OK thanks for the help. I'm in no hurry I'll shop around and keep an eye on craigslist.


----------



## sumthinfishy (Jan 26, 2013)

craigslist is a good bet price wise, but if u are looking for brand new then i would suggest a reputable manufacturer out of tennessee. i dont think i'm supposed to mention names so pm me and i will tell u the manufacturer. i got a new 240 (8'x2'x2') glass tank last year delivered to MA. i got starphire glass, glass tops, 2 built in overflows, overflow covers, black silicone, and bulk heads all for $1300 delivered. its a beautiful tank. u might even say its a "glass cage"


----------



## nodima (Oct 3, 2002)

I seem to recall paying around $900 for a new 180 a couple years back, this was with dual overflows and glass tops. Marineland tank with black silicone.

A non overflow tank I recall being significantly less money, and as another poster mentioned, 125 seems to be the tipping point in terms of rapidly increasing costs per increment.


----------



## Ryan_R (Aug 20, 2014)

As a reference: I got both my Aqueon 125's for $300-ish. Manufacturers do have big sales leading up to the holidays.... and other times during the year..... not sure if all LFS's will pass the savings on to the consumer.

-Ryan


----------



## DJRansome (Oct 29, 2005)

When ordering 33G tanks 48" x 12" I did find that these were not included in sales. My LFS explained it was due to lack of demand for that size. So that may apply to a 180G as well.

I just call a couple LFS and ask for a quote.

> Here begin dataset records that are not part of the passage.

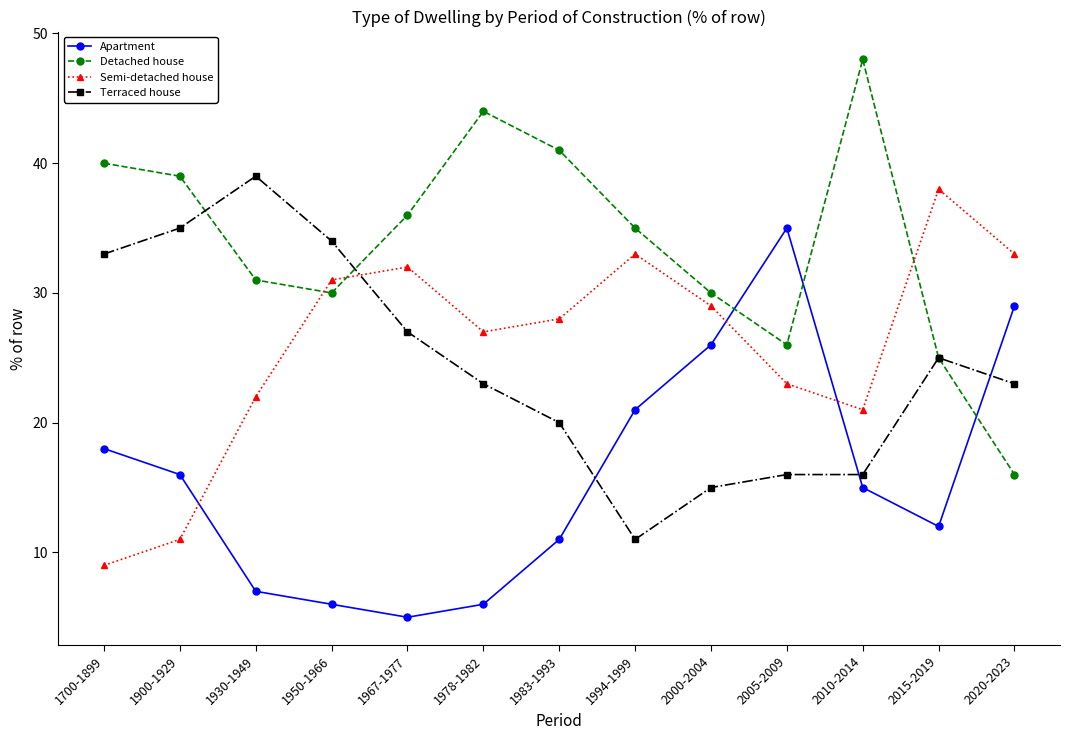

Between 2010-2014 and 2015-2019, which series saw the biggest shift?

Detached house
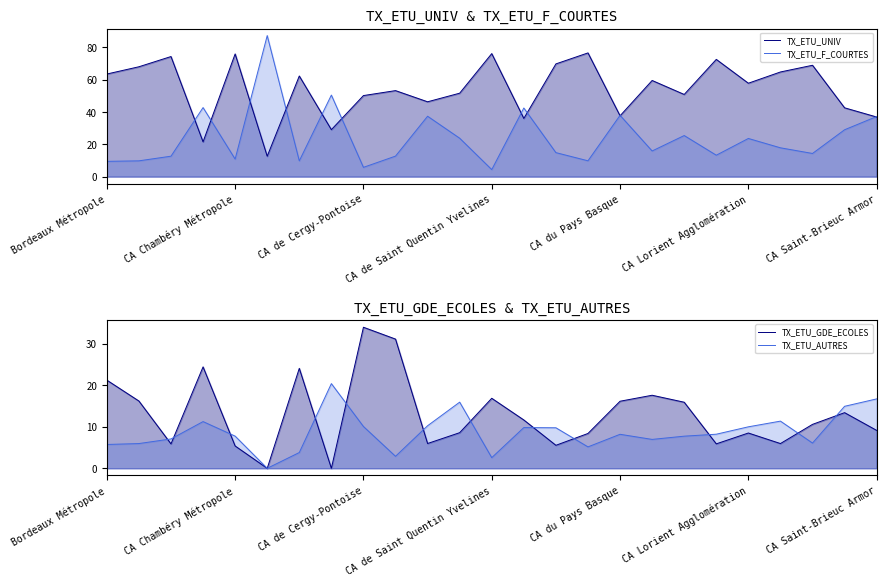

Which has a higher value, 14 or 16?

14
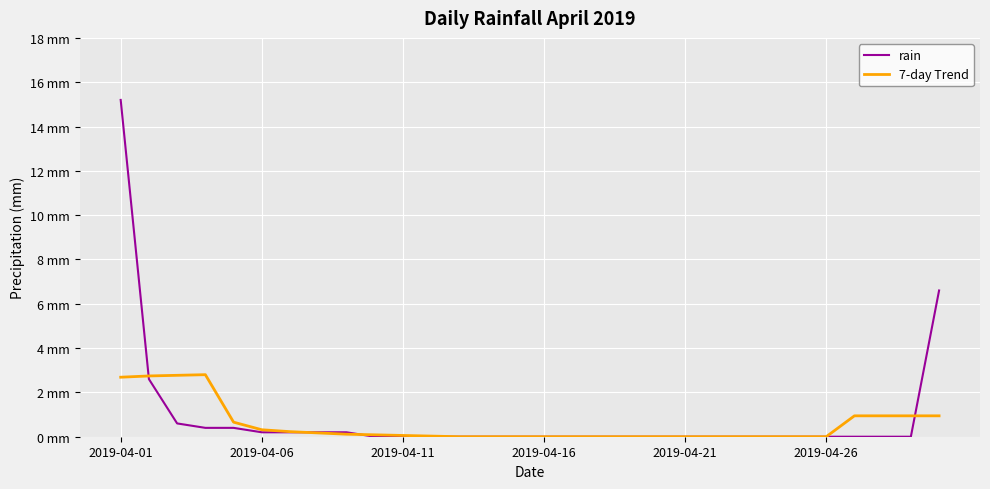

Is this an area chart (filled region under the line)?

No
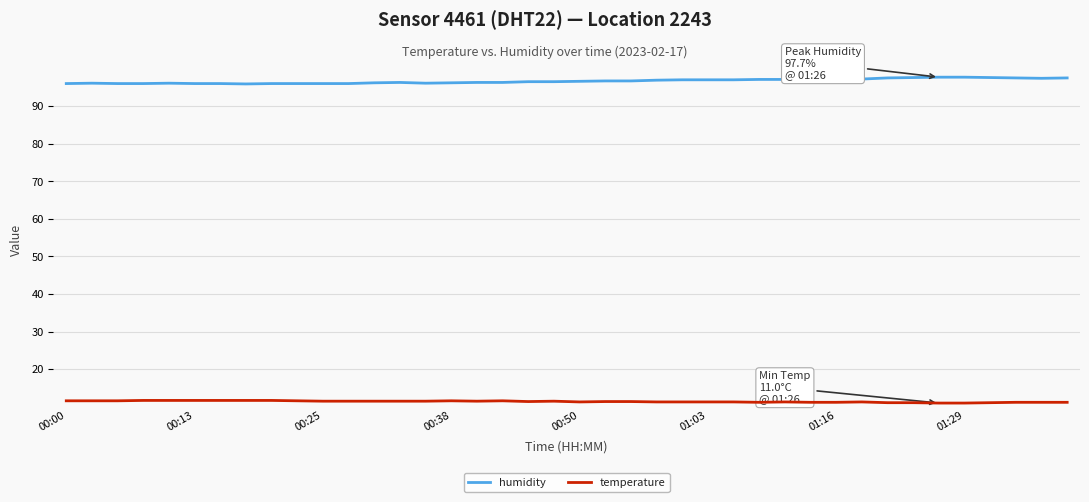

Rank the series by their average value, from highest to lowest.

humidity, temperature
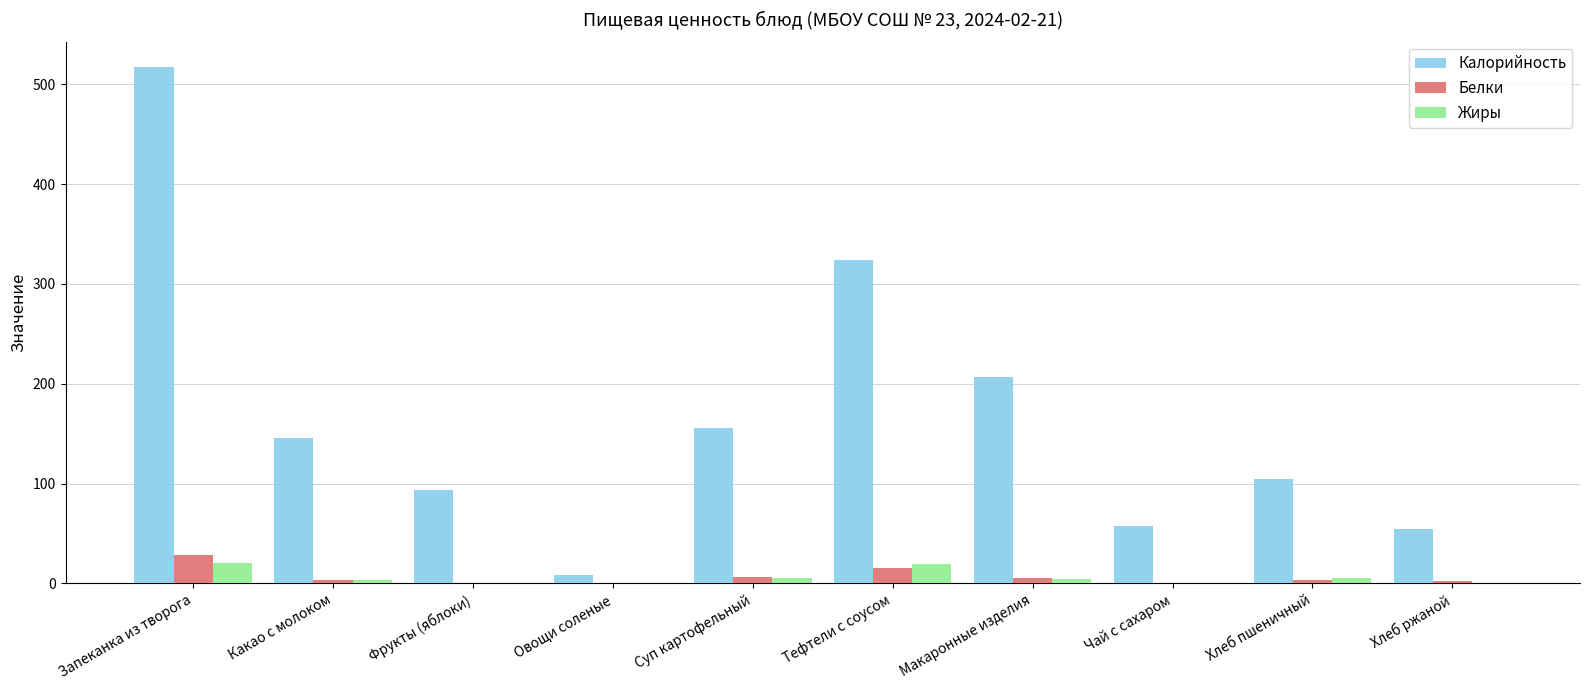

How many groups of bars are there?

10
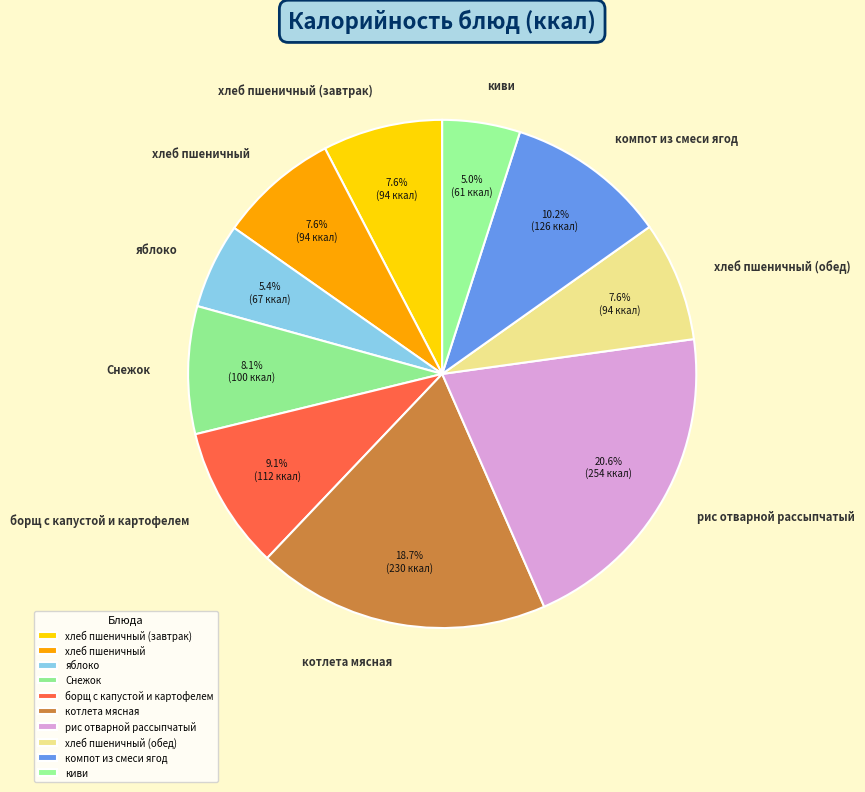

How many slices are in this pie chart?

10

You are going to pick up so it's gotta be an LFS you can get to.


----------



## Iggy Newcastle (May 15, 2012)

sumthinfishy said:


> craigslist is a good bet price wise, but if u are looking for brand new then i would suggest a reputable manufacturer out of tennessee. i dont think i'm supposed to mention names so pm me and i will tell u the manufacturer. i got a new 240 (8'x2'x2') glass tank last year delivered to MA. i got starphire glass, glass tops, 2 built in overflows, overflow covers, black silicone, and bulk heads all for $1300 delivered. its a beautiful tank. u might even say its a "glass cage"


I see what ya did there  
Sounds like a great deal for sure...


----------